• Data:
§ §
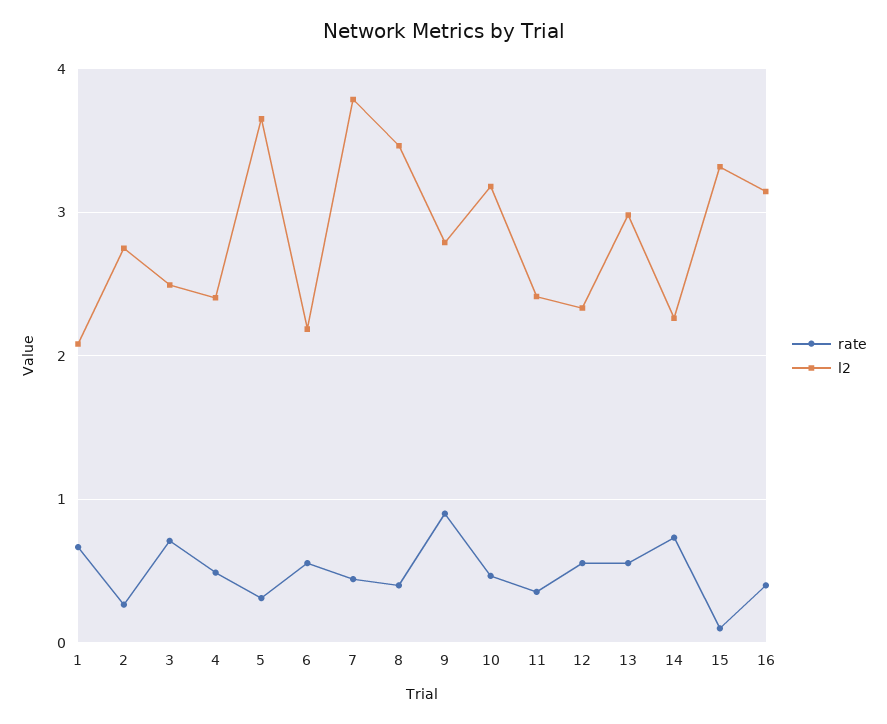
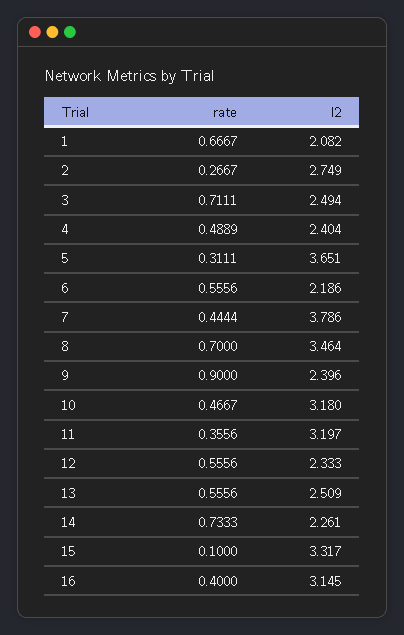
  {
    "rate": {
      "1": 0.6667,
      "2": 0.2667,
      "3": 0.7111,
      "4": 0.4889,
      "5": 0.3111,
      "6": 0.5556,
      "7": 0.4444,
-     "8": 0.4,
+     "8": 0.7,
      "9": 0.9,
      "10": 0.4667,
      "11": 0.3556,
      "12": 0.5556,
      "13": 0.5556,
      "14": 0.7333,
      "15": 0.1,
      "16": 0.4
    },
    "l2": {
      "1": 2.082,
      "2": 2.749,
      "3": 2.494,
      "4": 2.404,
      "5": 3.651,
      "6": 2.186,
      "7": 3.786,
      "8": 3.464,
-     "9": 2.8,
+     "9": 2.396,
      "10": 3.18,
-     "11": 2.4,
+     "11": 3.197,
      "12": 2.333,
-     "13": 3,
+     "13": 2.509,
      "14": 2.261,
      "15": 3.317,
      "16": 3.145
    }
  }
§ §
Where pictures occur in the material above, omit them and return everything else exactly.

• Task solution:
  {
    "rate": {
      "1": 0.6667,
      "2": 0.2667,
      "3": 0.7111,
      "4": 0.4889,
      "5": 0.3111,
      "6": 0.5556,
      "7": 0.4444,
-     "8": 0.4,
+     "8": 0.7,
      "9": 0.9,
      "10": 0.4667,
      "11": 0.3556,
      "12": 0.5556,
      "13": 0.5556,
      "14": 0.7333,
      "15": 0.1,
      "16": 0.4
    },
    "l2": {
      "1": 2.082,
      "2": 2.749,
      "3": 2.494,
      "4": 2.404,
      "5": 3.651,
      "6": 2.186,
      "7": 3.786,
      "8": 3.464,
-     "9": 2.8,
+     "9": 2.396,
      "10": 3.18,
-     "11": 2.4,
+     "11": 3.197,
      "12": 2.333,
-     "13": 3,
+     "13": 2.509,
      "14": 2.261,
      "15": 3.317,
      "16": 3.145
    }
  }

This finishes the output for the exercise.